Making Policy Costs Personal With AI
People support bad policies—until they learn what they'll personally pay
Most people want the government to fight climate change. But when asked how much they'd personally pay, the vast majority cap it at £25 per month.
Meanwhile, the UK's net-zero policies already cost households far more than that, even before counting massive opportunity costs e.g., job losses from having some of the world's highest energy prices.
This is just one striking example of a policy voters would never support if they knew the full costs.
AI can make the costs of policies tangible and personal
I'm building an AI-powered dashboard that bridges this gap between policy support and policy costs, starting with UK energy policy. Energy and climate are a natural starting point because of my work on AlexAI, an energy and climate expert AI for Alex Epstein.
Check out the work-in-progress: policy-impact.uk
Using credible explanations grounded in facts, AI can help voters understand whether the policies they support align with their values — or rethink their values if they find that the cost-benefit doesn't add up!
Here is how it works:
At the top of the website, there are a few hard-hitting stats and tangible impacts, personalized according to their UK region and user profile.

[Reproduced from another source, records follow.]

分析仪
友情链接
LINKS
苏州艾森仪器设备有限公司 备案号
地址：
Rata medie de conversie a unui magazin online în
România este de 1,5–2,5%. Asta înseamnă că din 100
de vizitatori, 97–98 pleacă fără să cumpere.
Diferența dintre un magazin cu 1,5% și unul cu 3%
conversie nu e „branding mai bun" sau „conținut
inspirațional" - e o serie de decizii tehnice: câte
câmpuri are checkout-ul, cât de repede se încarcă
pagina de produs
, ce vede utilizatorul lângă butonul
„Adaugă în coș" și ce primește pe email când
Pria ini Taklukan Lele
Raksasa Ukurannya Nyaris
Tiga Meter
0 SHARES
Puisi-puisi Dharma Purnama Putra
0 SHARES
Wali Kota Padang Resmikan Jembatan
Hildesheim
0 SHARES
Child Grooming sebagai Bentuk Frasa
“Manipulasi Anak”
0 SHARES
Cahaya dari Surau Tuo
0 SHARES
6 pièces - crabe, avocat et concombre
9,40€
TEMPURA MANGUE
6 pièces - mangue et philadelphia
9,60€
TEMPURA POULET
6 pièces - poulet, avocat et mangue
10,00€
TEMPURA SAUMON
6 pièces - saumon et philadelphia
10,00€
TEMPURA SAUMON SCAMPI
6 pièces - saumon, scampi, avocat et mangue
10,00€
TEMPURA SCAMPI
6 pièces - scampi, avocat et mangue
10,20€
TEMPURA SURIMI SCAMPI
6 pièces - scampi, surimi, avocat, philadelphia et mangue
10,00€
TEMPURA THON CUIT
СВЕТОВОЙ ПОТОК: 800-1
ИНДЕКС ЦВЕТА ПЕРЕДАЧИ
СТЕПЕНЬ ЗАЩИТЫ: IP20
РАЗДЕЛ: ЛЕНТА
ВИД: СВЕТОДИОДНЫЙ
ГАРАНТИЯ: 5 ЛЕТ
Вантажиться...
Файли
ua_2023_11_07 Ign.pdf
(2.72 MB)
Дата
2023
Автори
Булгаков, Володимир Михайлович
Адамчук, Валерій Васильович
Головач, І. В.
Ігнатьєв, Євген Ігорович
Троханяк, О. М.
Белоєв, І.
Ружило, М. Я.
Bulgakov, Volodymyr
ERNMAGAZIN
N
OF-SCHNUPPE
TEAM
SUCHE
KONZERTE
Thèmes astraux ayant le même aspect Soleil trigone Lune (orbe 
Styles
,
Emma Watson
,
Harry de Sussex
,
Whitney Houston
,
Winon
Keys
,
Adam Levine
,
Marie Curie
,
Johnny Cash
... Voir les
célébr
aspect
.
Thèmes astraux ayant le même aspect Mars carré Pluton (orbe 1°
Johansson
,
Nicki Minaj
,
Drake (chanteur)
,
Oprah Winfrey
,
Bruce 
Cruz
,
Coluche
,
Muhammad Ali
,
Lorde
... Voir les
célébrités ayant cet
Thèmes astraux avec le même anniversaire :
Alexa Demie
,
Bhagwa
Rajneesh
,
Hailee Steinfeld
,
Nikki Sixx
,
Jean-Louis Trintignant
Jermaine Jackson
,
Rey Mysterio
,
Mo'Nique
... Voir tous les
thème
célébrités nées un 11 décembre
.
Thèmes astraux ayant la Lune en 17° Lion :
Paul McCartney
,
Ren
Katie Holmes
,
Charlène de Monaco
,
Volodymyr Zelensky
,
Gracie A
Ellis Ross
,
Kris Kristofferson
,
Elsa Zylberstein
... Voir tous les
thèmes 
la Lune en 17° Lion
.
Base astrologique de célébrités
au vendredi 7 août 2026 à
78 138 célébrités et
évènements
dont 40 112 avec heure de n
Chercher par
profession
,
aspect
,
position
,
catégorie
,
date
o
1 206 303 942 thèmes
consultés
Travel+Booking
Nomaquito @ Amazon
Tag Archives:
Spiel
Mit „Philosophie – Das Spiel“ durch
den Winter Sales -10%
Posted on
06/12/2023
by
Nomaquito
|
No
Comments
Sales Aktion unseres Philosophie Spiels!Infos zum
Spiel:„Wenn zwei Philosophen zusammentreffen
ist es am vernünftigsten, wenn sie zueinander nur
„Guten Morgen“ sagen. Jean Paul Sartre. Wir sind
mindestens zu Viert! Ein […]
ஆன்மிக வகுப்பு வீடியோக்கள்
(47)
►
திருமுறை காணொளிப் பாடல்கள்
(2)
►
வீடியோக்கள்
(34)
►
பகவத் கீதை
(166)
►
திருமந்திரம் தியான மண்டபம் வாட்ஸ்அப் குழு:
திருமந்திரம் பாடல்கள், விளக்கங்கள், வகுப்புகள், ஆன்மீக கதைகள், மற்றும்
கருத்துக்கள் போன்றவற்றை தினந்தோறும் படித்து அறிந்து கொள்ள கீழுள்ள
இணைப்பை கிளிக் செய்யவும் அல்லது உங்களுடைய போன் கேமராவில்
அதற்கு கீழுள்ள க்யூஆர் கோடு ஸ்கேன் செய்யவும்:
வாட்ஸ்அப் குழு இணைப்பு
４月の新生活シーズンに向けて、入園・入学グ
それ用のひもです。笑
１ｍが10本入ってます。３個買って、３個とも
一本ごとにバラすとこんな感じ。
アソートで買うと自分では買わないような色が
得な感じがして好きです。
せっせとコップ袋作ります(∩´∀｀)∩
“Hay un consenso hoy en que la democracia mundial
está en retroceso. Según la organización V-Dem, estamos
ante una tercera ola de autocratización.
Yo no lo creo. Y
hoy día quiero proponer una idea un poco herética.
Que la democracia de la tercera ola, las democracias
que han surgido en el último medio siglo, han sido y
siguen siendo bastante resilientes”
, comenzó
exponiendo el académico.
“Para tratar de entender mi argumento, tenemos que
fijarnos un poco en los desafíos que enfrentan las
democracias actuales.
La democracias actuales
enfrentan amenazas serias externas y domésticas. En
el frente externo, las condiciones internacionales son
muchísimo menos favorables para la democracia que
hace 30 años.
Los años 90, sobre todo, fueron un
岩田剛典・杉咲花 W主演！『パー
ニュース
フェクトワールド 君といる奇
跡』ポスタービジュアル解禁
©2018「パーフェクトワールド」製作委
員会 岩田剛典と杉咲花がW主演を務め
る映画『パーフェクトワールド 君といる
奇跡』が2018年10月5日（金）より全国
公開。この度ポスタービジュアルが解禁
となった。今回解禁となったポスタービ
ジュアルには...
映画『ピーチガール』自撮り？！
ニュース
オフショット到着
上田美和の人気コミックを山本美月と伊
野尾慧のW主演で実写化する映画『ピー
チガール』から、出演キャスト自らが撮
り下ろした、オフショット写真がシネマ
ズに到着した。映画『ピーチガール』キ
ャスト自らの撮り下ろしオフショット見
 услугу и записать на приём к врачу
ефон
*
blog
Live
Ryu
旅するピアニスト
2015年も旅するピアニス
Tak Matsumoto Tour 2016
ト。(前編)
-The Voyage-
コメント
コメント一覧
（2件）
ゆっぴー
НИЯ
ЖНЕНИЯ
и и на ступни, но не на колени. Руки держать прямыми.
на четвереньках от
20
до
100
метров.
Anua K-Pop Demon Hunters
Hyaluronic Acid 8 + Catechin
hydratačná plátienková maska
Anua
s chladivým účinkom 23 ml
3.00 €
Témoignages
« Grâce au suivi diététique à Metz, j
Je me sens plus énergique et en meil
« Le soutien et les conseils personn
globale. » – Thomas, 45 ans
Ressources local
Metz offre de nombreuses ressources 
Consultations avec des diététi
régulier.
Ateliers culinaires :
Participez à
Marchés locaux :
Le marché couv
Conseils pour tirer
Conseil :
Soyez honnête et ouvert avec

Further down, a news feed features energy-focused stories, each with suggested actions citizens can take – like emailing their MP, posting on social media, or filing a regulatory complaint.
AI is really good at drafting high-quality emails, but here’s the key feature — the AI first generates the draft after the user selects which personalized talking points to emphasize.
The project is still in an experimental stage and many details may change in the coming weeks/months!
Getting the methodology right is key
The idea for each metric and news story is to have a straightforward, personalized explanation showing which policy is responsible for it and to what extent.
I am under no illusion that this is an easy task!
But I believe that this can be done by using a combination of official government numbers (like average energy bill), comparing UK policy outcomes to uncontroversial baselines like France (e.g. on nuclear) or even UK itself a few decades ago.
Here I am inspired by Our World in Data and UK Foundations essay in particular. I think there is potential to systematize a similar approach and guide AI to connect the dots on a much larger scale.
Next steps
I am working to validate the overall concept and methodology. I want to see who the project resonates with.
I'm looking for feedback, advisors, and collaborators. If this sounds like something you'd want to be part of, or if you can connect me with others, do get in touch.
Long-term, I plan to expand it to other policy domains (housing, for instance) and other countries, including the US.